• _EXERCISE OBJECTIVE_
Below are some records; repeat them all exactly, minus the pictures.

[[ TASK DATA, beginning ]]

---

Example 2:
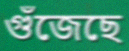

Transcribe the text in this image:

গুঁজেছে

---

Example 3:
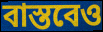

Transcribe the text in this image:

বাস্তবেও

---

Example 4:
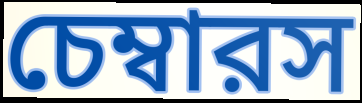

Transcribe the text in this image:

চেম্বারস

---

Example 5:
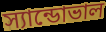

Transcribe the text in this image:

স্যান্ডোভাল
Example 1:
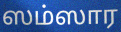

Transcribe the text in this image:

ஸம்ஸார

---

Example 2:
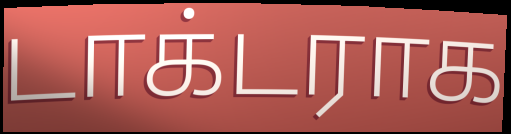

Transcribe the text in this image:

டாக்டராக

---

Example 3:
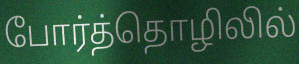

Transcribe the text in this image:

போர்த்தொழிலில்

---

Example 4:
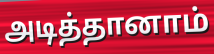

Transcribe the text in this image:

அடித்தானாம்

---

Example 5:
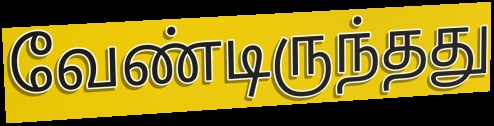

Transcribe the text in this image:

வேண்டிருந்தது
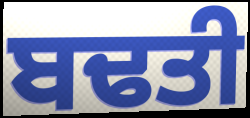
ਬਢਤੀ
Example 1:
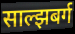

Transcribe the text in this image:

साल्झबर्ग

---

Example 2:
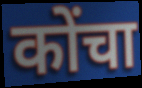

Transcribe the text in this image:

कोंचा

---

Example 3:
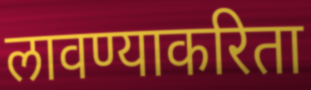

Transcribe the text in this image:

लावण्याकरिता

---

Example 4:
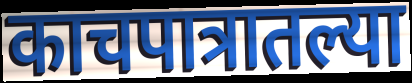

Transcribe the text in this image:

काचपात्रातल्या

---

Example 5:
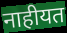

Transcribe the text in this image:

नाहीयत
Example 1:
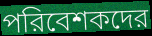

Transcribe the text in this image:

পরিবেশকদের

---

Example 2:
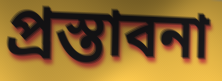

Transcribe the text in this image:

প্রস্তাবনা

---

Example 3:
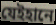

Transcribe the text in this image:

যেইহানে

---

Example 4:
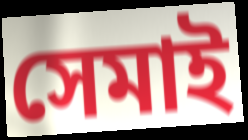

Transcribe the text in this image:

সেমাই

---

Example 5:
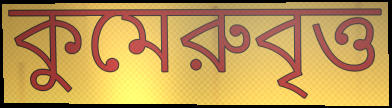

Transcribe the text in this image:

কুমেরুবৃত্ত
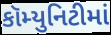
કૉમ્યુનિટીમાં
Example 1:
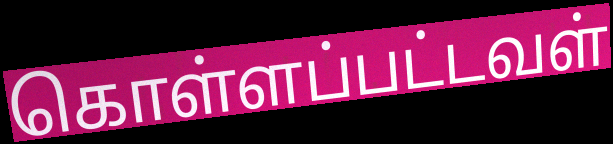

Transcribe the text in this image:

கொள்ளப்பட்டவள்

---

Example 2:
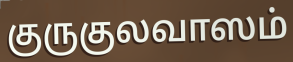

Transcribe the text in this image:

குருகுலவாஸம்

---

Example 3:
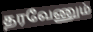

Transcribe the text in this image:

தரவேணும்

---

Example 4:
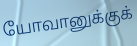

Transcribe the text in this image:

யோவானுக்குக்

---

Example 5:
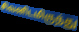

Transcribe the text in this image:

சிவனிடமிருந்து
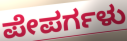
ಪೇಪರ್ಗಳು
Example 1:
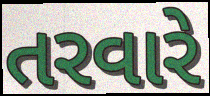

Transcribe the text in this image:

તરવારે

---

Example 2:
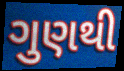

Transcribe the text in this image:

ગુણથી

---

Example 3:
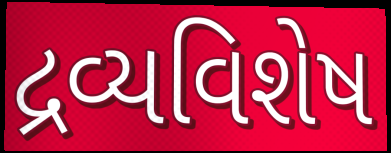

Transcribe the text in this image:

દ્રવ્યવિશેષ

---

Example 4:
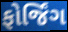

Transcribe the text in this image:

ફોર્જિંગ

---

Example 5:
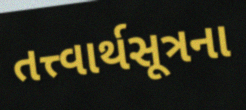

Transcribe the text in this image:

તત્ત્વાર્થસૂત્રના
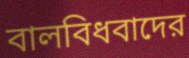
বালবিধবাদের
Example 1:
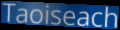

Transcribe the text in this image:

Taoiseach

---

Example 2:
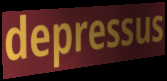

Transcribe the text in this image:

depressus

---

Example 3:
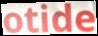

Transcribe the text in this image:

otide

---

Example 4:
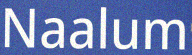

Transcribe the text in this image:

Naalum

[[ TASK DATA, end ]]

• _YOUR RESPONSE_
---

Example 2:

Transcribe the text in this image:

গুঁজেছে

---

Example 3:

Transcribe the text in this image:

বাস্তবেও

---

Example 4:

Transcribe the text in this image:

চেম্বারস

---

Example 5:

Transcribe the text in this image:

স্যান্ডোভাল
Example 1:

Transcribe the text in this image:

ஸம்ஸார

---

Example 2:

Transcribe the text in this image:

டாக்டராக

---

Example 3:

Transcribe the text in this image:

போர்த்தொழிலில்

---

Example 4:

Transcribe the text in this image:

அடித்தானாம்

---

Example 5:

Transcribe the text in this image:

வேண்டிருந்தது
ਬਢਤੀ
Example 1:

Transcribe the text in this image:

साल्झबर्ग

---

Example 2:

Transcribe the text in this image:

कोंचा

---

Example 3:

Transcribe the text in this image:

लावण्याकरिता

---

Example 4:

Transcribe the text in this image:

काचपात्रातल्या

---

Example 5:

Transcribe the text in this image:

नाहीयत
Example 1:

Transcribe the text in this image:

পরিবেশকদের

---

Example 2:

Transcribe the text in this image:

প্রস্তাবনা

---

Example 3:

Transcribe the text in this image:

যেইহানে

---

Example 4:

Transcribe the text in this image:

সেমাই

---

Example 5:

Transcribe the text in this image:

কুমেরুবৃত্ত
કૉમ્યુનિટીમાં
Example 1:

Transcribe the text in this image:

கொள்ளப்பட்டவள்

---

Example 2:

Transcribe the text in this image:

குருகுலவாஸம்

---

Example 3:

Transcribe the text in this image:

தரவேணும்

---

Example 4:

Transcribe the text in this image:

யோவானுக்குக்

---

Example 5:

Transcribe the text in this image:

சிவனிடமிருந்து
ಪೇಪರ್ಗಳು
Example 1:

Transcribe the text in this image:

તરવારે

---

Example 2:

Transcribe the text in this image:

ગુણથી

---

Example 3:

Transcribe the text in this image:

દ્રવ્યવિશેષ

---

Example 4:

Transcribe the text in this image:

ફોર્જિંગ

---

Example 5:

Transcribe the text in this image:

તત્ત્વાર્થસૂત્રના
বালবিধবাদের
Example 1:

Transcribe the text in this image:

Taoiseach

---

Example 2:

Transcribe the text in this image:

depressus

---

Example 3:

Transcribe the text in this image:

otide

---

Example 4:

Transcribe the text in this image:

Naalum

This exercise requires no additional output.